We are building on the same site that we live in now, so very soon we will have to pack up and move out of the house.  We do have a place to go during construction, but still I feel like I will be homeless.  On my mind is what I need to keep with me during construction in terms of art supplies.  My sewing machine, thread, beads, some fabric-won't have much space to keep thing so I must keep it simple.  But some sort of a sewing kit will be essential to my sanity.  I am trying to get several pieces started so I can decide what I will need to complete them.

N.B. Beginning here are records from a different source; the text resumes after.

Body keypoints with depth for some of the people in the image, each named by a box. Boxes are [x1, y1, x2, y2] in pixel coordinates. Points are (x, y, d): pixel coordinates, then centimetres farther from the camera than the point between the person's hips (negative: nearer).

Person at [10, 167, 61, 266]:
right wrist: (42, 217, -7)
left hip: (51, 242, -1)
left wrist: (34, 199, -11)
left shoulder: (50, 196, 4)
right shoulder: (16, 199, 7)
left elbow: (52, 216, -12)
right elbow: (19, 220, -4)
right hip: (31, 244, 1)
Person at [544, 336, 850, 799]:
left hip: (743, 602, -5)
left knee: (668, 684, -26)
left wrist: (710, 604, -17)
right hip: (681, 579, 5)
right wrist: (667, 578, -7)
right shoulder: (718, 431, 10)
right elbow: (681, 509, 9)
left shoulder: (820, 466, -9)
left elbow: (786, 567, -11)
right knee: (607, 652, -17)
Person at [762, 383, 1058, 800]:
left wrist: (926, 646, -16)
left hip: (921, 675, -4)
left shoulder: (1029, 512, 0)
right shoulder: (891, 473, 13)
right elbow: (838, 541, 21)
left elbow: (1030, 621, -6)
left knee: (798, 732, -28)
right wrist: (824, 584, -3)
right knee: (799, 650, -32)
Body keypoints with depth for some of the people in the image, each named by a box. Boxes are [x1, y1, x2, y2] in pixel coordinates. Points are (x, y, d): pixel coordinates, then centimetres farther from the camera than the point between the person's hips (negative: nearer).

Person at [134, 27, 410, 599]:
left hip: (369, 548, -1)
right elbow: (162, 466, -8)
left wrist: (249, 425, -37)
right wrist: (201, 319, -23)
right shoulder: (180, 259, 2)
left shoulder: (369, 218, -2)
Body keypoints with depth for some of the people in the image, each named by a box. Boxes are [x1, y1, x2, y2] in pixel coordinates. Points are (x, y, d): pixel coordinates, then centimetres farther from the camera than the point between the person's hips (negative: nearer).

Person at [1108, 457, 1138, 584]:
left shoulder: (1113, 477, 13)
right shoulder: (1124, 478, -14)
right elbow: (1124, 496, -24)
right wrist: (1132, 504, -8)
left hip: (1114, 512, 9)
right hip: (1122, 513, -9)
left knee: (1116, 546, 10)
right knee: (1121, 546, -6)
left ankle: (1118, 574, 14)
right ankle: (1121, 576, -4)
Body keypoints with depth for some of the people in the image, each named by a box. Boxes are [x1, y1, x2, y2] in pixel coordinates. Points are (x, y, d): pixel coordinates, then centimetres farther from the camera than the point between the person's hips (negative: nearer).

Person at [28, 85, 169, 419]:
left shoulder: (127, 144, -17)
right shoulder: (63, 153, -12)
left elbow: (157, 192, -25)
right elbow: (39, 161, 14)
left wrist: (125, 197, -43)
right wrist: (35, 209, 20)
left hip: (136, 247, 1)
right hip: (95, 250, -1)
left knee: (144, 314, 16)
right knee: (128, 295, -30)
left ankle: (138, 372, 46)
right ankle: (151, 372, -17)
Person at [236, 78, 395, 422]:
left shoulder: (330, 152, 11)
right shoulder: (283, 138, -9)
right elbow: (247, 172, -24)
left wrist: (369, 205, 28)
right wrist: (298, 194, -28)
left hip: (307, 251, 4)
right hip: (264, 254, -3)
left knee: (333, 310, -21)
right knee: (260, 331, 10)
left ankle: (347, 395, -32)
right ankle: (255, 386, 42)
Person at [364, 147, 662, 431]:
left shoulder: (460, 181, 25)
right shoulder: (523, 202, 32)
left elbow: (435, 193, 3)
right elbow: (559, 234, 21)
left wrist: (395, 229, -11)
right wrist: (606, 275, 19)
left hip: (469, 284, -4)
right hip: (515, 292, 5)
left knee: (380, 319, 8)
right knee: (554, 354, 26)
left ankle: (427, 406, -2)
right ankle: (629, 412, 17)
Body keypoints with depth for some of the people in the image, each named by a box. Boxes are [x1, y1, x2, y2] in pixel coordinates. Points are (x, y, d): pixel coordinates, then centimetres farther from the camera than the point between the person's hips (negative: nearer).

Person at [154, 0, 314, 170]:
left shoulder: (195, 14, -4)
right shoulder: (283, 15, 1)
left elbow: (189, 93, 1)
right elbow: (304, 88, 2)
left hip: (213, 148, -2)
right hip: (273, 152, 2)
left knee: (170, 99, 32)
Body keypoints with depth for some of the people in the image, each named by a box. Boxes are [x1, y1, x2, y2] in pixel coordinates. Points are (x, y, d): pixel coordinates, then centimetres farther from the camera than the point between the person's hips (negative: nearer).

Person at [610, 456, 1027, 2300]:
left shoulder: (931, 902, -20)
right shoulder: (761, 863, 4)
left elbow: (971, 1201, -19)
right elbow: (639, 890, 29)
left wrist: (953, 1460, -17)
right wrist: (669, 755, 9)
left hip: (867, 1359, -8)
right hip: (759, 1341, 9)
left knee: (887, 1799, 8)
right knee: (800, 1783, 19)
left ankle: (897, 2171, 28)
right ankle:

Another thing I have been trying to do is destash.  I know I have way too much fabric, especially since I have started dying and printing fabric.  I went through everything and sent 6 large flat rate boxes to Anchorage to my daughters, but I know more has to go.  I have so much fabric that I don't see half of what I have.  I am thinking that I will have a different sensibility about my fabric stash after I live without it completely for 6 months.  Perhaps when I move into the new studio and see how much storage space I have, it will be easier to let go.